Pakistani officials say unknown gunmen opened fire on a rally in Karachi Tuesday, killing at least 10 people - including women - and wounding 20 others.
Sindhi nationalists, including the Awami Tehrik political group, had launched the rally late Tuesday afternoon to protest graffiti that appeared in recent days in Karachi and nearby Hyderabad. The wall writings demanded a separate province for the area's Urdu-speaking community.
No one immediately claimed responsibility for Tuesday's violence.
Following the shooting, rally organizer Ayaz Latif Palijo blamed disgruntled elements within the Urdu-speaking community for the violence. He also accused Karachi's dominant MQM political party - with consists mainly of Urdu speakers - of being behind the newly-emerged separatist movement and called for another strike Wednesday.
MQM officials have denied being behind the graffiti.

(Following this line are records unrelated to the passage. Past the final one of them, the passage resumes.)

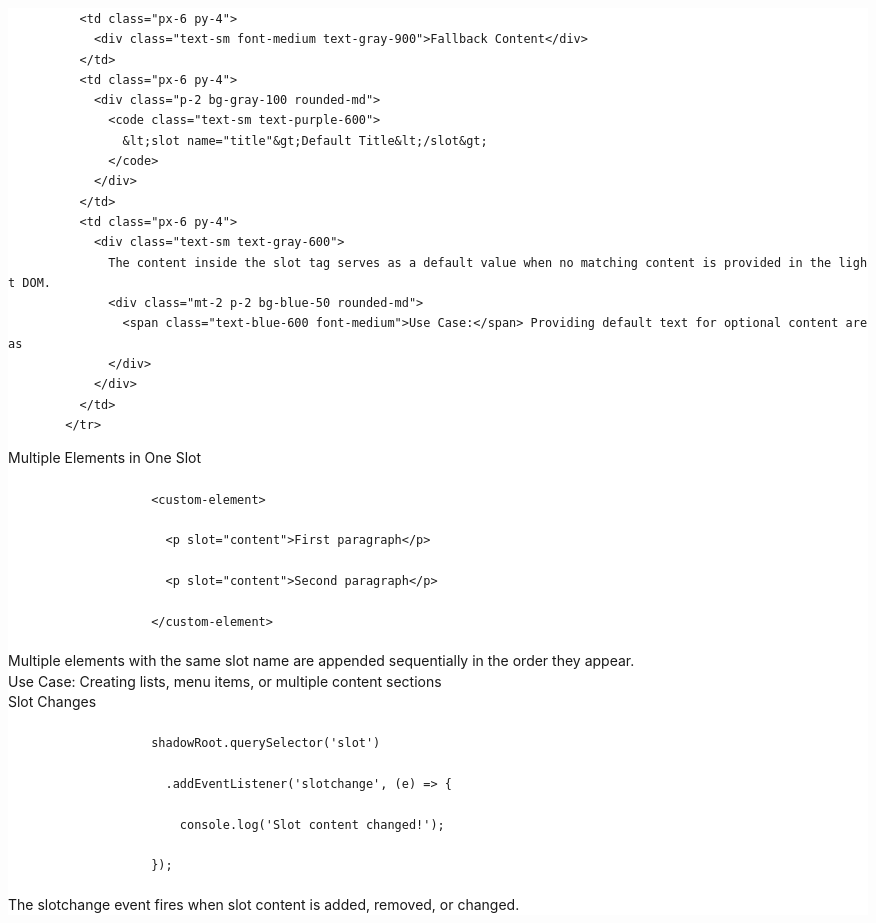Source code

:               <td class="px-6 py-4">
                <div class="text-sm font-medium text-gray-900">Fallback Content</div>
              </td>
              <td class="px-6 py-4">
                <div class="p-2 bg-gray-100 rounded-md">
                  <code class="text-sm text-purple-600">
                    &lt;slot name="title"&gt;Default Title&lt;/slot&gt;
                  </code>
                </div>
              </td>
              <td class="px-6 py-4">
                <div class="text-sm text-gray-600">
                  The content inside the slot tag serves as a default value when no matching content is provided in the light DOM.
                  <div class="mt-2 p-2 bg-blue-50 rounded-md">
                    <span class="text-blue-600 font-medium">Use Case:</span> Providing default text for optional content areas
                  </div>
                </div>
              </td>
            </tr>

<tr class="hover:bg-gray-50">
              <td class="px-6 py-4">
                <div class="text-sm font-medium text-gray-900">Multiple Elements in One Slot</div>
              </td>
              <td class="px-6 py-4">
                <div class="p-2 bg-gray-100 rounded-md">
                  <code class="text-sm text-purple-600">
                    &lt;custom-element&gt;<br>
                    &nbsp;&nbsp;&lt;p slot="content"&gt;First paragraph&lt;/p&gt;<br>
                    &nbsp;&nbsp;&lt;p slot="content"&gt;Second paragraph&lt;/p&gt;<br>
                    &lt;/custom-element&gt;
                  </code>
                </div>
              </td>
              <td class="px-6 py-4">
                <div class="text-sm text-gray-600">
                  Multiple elements with the same slot name are appended sequentially in the order they appear.
                  <div class="mt-2 p-2 bg-blue-50 rounded-md">
                    <span class="text-blue-600 font-medium">Use Case:</span> Creating lists, menu items, or multiple content sections
                  </div>
                </div>
              </td>
            </tr>

 <tr class="hover:bg-gray-50">
              <td class="px-6 py-4">
                <div class="text-sm font-medium text-gray-900">Slot Changes</div>
              </td>
              <td class="px-6 py-4">
                <div class="p-2 bg-gray-100 rounded-md">
                  <code class="text-sm text-purple-600">
                    shadowRoot.querySelector('slot')<br>
                    &nbsp;&nbsp;.addEventListener('slotchange', (e) => {<br>
                    &nbsp;&nbsp;&nbsp;&nbsp;console.log('Slot content changed!');<br>
                    });
                  </code>
                </div>
              </td>
              <td class="px-6 py-4">
                <div class="text-sm text-gray-600">
                  The slotchange event fires when slot content is added, removed, or changed.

Crowds of angry Pakistanis set several vehicles on fire after the shooting, causing businesses to shut down across the city of 18 million people.
Pakistan's largest and most commercially important city, Karachi has long been the site of sectarian tension between the different language communities. The Human Rights Commission of Pakistan says some 400 people have died in sectarian violence in Karachi this year alone - a higher death toll than in all the terrorist attacks across the country. Nearly 1,800 people died in violence in Karachi in 2011.
Some information for this report was provided by AP.